One important question about such firms is whether they will work in the sense of being profitable. If they do earn big bucks, this will put pressure on US regulation of these structures. Initial returns are in – S & G's half-year profits up 56 percent since the IPO.

Hedge funds financing lawsuits

A hedge fund, appropriately named Juridica, has listed on London’s AIM market with 80 million pounds of funding to invest in business-to-business lawsuits. HT MR. Juridica will invest in US and UK lawsuits, joining another recently launched fund, MKM Longboat, which will finance European lawsuits.

According to the Times article, Juridica has backing from well-known investors such as Invesco. The article points out that

[p]ursuing legal claims can be frighteningly expensive. Plaintiffs have to commit management time and cash years into the future with no certainty of success. Getting an outside investor to share some of the financial pain can be very attractive. So can tapping their litigation experience. While most large companies are well resourced with in-house lawyers, few have litigation experience.

The article also notes the challenges facing the fund managers: assessing the strength of the cases and likely collectible damages, bargaining with the plaintiffs and structuring the terms of engagement. The article concludes:

Law firms in the US remain one of the few no-go areas for outside equity capital investment. They also appear a safe bet to prosper in the chilliest of economic conditions.
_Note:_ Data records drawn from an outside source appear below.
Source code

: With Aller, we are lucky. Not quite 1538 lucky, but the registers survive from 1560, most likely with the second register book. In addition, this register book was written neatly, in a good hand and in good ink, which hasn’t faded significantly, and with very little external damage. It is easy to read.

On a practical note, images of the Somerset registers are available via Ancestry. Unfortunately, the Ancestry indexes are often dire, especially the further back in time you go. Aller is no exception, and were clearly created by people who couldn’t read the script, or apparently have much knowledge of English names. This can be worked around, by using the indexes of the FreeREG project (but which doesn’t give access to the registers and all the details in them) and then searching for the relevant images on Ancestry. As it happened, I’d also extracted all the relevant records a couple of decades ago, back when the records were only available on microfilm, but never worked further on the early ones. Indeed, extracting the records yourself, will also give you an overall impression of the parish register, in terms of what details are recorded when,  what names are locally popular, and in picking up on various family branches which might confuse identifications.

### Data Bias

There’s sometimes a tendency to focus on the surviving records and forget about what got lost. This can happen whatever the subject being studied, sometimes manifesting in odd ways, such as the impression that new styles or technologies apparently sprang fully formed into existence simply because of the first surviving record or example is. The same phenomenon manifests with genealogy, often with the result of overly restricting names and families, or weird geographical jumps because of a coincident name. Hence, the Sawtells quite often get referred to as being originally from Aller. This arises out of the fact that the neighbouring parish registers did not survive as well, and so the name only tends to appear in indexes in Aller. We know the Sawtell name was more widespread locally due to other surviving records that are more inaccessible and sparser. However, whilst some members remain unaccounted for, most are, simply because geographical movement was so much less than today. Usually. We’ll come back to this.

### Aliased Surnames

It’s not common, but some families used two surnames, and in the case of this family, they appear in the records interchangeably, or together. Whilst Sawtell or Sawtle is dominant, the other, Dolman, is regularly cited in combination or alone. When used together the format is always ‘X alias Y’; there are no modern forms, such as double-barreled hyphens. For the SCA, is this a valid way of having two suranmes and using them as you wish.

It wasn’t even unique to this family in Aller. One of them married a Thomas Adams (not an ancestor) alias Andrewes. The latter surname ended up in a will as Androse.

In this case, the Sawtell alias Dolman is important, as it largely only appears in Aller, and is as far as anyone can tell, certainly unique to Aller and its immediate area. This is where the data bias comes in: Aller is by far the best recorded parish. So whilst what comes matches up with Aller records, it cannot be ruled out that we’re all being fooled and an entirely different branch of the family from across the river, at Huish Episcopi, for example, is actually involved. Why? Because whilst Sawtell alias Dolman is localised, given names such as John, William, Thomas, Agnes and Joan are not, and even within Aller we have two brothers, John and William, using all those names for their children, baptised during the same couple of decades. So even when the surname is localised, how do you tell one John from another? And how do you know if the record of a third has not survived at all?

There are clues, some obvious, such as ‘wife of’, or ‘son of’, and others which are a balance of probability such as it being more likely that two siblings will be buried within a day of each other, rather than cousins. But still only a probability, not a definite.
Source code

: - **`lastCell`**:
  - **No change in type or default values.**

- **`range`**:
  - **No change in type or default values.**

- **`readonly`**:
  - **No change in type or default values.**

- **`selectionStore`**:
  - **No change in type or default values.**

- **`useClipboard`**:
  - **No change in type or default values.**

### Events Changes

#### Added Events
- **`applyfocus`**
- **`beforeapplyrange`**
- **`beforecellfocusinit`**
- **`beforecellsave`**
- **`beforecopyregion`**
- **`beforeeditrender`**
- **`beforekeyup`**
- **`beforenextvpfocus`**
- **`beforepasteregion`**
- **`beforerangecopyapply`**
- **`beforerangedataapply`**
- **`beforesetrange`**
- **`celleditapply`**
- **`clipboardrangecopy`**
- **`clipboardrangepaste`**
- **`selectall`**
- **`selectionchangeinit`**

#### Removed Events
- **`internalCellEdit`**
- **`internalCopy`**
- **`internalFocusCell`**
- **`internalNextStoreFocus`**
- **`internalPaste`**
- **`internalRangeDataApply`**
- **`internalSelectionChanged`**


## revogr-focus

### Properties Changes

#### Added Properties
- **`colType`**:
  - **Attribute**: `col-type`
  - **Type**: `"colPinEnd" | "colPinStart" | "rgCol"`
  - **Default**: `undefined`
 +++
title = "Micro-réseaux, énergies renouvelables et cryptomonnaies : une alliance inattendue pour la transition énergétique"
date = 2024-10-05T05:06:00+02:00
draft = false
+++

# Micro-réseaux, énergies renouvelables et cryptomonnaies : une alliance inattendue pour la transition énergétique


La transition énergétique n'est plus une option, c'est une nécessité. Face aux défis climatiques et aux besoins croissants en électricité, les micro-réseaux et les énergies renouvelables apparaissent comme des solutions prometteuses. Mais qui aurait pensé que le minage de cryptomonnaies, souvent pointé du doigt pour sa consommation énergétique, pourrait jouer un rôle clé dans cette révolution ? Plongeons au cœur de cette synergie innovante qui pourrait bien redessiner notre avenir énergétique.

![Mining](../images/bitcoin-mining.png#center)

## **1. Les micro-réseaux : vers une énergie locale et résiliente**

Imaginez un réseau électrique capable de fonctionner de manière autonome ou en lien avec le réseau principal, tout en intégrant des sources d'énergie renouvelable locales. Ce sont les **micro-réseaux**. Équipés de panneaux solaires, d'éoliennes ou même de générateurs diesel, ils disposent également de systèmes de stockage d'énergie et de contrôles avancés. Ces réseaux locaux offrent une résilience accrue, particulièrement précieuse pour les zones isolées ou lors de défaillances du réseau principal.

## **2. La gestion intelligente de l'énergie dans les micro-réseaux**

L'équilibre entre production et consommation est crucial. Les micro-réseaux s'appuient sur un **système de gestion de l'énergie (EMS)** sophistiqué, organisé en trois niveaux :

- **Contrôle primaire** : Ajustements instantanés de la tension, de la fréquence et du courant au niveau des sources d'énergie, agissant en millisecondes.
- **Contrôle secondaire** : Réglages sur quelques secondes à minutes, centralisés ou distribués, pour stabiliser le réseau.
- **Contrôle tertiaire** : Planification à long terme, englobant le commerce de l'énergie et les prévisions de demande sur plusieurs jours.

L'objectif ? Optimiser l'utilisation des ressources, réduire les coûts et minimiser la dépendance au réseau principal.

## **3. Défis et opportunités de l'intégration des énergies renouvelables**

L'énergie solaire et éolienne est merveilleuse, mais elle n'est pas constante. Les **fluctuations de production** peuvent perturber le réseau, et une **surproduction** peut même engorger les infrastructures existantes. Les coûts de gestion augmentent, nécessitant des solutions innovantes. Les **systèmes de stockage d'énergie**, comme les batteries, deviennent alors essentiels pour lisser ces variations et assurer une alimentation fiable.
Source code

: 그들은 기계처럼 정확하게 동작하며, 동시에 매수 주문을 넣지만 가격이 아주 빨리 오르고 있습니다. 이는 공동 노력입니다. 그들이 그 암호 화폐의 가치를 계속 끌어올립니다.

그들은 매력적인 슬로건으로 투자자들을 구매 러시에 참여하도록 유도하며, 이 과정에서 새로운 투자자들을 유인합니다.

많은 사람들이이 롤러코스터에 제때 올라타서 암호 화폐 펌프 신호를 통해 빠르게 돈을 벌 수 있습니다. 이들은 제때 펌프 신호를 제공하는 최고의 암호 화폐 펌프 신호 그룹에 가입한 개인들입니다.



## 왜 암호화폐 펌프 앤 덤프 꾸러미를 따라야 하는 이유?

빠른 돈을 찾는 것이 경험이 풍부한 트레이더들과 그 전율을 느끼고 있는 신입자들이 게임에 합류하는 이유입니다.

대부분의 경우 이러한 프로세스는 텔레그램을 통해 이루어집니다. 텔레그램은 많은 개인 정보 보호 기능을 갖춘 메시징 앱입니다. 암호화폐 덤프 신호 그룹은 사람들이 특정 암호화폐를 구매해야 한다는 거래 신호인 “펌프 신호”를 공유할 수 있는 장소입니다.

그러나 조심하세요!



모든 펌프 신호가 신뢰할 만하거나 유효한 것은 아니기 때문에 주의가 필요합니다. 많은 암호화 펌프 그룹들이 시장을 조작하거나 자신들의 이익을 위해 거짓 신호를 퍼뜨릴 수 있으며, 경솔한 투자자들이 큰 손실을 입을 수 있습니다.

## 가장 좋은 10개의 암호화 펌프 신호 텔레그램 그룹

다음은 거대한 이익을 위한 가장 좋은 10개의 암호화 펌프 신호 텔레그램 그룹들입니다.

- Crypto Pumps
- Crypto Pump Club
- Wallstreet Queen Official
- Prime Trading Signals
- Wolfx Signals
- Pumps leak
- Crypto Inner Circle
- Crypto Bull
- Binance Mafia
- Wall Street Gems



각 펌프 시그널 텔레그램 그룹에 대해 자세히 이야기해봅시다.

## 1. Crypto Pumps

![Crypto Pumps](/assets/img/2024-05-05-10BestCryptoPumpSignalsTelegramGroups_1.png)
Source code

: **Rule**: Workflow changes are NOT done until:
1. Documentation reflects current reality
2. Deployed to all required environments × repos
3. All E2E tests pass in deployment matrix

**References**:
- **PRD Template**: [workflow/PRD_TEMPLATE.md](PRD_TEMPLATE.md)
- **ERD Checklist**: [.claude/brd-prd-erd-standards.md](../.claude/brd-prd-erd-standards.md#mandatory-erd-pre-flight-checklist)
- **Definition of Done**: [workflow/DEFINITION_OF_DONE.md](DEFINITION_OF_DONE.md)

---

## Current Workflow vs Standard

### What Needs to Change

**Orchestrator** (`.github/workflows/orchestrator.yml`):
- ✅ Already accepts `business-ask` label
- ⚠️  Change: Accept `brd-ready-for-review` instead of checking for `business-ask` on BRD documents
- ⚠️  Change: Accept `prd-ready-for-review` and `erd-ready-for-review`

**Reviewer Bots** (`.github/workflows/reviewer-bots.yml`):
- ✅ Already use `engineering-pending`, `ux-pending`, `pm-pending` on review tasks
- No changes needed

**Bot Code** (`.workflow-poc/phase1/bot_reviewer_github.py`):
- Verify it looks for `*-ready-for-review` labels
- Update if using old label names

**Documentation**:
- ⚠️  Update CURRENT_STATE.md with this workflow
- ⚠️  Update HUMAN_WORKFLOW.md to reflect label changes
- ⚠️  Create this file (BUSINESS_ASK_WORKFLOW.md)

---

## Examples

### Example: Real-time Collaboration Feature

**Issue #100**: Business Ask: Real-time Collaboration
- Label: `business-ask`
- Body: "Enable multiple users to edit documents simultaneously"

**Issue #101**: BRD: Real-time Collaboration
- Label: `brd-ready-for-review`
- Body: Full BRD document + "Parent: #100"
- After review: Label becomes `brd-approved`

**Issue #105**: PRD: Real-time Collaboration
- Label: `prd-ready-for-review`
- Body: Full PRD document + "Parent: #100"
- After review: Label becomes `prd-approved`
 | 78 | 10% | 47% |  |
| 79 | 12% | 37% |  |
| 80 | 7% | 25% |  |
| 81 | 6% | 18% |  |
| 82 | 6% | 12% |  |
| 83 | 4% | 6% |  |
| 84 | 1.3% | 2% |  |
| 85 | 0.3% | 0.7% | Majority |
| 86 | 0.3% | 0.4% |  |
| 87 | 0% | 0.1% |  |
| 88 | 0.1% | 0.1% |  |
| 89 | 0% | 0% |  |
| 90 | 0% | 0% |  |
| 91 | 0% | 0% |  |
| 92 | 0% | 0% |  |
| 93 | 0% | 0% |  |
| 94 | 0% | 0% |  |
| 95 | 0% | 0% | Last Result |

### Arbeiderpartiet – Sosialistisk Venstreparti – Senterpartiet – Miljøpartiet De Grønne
No wonder capital is starting to seek out imaginative ways to try to piggyback on their good fortune.

For more on financing law firms, see this exchange with Mitt Regan and Bruce MacEwen and many other posts in my lawyers' archive.  And the involvement of publicly traded hedge funds dovetails with another of my interests -- the increasing role of partnerships in large and publicly traded businesses.